■ **WHAT YOU NEED TO DO**: Find every line below with the word "tail" in it, and copy each one.

■ **INPUT**:
BEGIN

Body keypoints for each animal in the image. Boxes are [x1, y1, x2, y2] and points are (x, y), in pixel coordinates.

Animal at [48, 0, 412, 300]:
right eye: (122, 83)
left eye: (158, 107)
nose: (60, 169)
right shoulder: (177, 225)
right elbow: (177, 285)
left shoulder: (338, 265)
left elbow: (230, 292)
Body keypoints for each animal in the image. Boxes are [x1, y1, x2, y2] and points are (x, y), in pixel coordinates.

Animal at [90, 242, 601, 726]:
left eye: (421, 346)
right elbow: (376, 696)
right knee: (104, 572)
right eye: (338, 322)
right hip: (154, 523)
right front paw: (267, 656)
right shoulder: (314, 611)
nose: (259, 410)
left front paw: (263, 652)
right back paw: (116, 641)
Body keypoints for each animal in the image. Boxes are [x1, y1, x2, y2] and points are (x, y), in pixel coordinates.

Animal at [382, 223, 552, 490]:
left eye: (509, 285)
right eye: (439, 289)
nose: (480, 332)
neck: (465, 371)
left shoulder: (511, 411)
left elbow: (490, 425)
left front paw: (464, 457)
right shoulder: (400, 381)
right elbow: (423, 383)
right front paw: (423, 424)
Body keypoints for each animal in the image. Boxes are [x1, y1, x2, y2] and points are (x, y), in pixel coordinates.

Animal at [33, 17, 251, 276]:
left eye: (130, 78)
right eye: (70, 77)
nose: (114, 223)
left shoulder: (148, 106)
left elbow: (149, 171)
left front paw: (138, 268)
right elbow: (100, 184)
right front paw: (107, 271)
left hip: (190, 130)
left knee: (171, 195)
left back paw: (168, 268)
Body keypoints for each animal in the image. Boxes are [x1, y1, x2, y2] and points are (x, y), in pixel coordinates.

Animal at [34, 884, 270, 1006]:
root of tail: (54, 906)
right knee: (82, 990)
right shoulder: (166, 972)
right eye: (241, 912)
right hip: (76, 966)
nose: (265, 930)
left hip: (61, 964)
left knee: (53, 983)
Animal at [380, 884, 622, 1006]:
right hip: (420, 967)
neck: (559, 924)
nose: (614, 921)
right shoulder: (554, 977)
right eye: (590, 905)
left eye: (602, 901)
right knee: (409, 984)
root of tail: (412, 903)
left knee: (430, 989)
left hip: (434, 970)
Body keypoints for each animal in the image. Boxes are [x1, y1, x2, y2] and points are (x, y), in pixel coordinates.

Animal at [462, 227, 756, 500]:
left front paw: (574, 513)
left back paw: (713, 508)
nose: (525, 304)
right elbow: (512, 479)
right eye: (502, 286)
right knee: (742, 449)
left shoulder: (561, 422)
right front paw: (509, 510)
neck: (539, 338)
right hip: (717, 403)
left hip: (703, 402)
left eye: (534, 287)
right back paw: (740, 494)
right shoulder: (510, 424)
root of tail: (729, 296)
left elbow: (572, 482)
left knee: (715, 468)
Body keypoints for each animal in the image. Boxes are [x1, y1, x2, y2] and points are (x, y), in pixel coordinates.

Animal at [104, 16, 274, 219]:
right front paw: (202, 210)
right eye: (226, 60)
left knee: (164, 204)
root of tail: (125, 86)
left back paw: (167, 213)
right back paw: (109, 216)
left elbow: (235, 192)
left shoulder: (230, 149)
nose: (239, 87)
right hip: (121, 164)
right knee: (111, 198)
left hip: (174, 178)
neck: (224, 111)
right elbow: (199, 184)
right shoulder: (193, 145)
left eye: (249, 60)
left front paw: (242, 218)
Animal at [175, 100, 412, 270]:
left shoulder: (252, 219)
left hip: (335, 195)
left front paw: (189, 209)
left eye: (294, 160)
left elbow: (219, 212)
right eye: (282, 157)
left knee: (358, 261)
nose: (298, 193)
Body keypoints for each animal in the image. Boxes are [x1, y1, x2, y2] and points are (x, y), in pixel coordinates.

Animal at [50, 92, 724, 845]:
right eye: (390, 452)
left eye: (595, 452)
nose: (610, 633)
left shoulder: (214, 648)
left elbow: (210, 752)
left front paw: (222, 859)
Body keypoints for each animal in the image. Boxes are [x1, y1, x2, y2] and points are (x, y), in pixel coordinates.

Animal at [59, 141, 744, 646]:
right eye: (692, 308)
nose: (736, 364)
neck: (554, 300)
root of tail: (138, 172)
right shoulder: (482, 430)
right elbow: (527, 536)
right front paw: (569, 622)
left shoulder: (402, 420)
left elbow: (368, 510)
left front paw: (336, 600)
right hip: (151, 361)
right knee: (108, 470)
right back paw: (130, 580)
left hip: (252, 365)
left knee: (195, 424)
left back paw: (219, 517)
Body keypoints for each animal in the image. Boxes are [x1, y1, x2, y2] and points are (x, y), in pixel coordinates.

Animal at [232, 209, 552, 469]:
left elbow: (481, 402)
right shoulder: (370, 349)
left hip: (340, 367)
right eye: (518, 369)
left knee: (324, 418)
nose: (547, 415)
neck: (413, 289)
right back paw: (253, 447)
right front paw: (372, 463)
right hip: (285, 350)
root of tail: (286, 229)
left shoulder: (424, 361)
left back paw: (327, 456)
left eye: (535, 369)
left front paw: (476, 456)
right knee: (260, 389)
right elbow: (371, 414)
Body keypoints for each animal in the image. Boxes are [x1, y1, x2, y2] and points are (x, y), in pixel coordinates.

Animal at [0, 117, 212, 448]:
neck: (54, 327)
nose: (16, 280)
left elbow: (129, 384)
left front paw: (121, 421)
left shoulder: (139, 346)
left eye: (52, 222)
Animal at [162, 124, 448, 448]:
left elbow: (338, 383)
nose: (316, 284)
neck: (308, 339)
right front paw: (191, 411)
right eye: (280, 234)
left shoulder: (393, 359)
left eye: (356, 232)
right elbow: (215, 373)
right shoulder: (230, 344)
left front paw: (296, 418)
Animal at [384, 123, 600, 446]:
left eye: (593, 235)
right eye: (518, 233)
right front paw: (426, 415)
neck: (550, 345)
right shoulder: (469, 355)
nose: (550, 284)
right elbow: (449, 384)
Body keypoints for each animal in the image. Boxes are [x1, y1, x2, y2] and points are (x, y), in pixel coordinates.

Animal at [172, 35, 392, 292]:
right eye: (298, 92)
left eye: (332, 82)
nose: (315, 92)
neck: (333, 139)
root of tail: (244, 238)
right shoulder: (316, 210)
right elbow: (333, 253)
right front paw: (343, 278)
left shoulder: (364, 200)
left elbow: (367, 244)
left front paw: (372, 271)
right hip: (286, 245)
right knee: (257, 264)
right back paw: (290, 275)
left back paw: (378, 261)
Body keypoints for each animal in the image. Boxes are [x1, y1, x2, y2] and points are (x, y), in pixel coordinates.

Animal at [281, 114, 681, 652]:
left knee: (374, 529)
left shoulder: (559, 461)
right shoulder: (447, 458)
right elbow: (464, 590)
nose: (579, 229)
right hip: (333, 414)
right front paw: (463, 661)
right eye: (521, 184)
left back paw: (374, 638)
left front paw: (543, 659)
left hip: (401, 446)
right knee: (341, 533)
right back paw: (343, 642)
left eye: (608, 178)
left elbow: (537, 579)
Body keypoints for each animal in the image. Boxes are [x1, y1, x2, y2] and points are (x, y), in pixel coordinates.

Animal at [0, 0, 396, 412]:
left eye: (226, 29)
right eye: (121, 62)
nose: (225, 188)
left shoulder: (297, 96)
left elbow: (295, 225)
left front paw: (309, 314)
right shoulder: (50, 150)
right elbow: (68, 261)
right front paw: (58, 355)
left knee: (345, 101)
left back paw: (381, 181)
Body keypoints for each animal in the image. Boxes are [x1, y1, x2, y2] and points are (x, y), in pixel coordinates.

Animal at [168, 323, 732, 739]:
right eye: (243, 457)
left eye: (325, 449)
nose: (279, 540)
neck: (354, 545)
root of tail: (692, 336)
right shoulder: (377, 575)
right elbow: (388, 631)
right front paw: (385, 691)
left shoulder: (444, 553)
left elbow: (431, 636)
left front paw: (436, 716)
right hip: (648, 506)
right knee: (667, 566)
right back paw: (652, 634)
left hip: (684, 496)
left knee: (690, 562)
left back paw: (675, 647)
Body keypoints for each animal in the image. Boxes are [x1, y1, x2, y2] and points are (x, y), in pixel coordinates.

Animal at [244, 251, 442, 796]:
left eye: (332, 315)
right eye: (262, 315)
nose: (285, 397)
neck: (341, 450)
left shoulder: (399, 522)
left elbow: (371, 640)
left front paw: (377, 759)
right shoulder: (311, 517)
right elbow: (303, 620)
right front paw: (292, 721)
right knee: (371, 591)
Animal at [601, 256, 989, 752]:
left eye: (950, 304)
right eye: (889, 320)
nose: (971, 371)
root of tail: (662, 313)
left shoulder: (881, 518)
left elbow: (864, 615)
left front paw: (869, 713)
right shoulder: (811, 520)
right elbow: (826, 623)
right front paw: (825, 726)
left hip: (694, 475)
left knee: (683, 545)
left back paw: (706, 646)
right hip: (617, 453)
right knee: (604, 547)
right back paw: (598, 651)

END

■ **OUTPUT OF THE TASK**:
root of tail: (54, 906)
root of tail: (412, 903)
root of tail: (729, 296)
root of tail: (125, 86)
root of tail: (138, 172)
root of tail: (286, 229)
root of tail: (244, 238)
root of tail: (692, 336)
root of tail: (662, 313)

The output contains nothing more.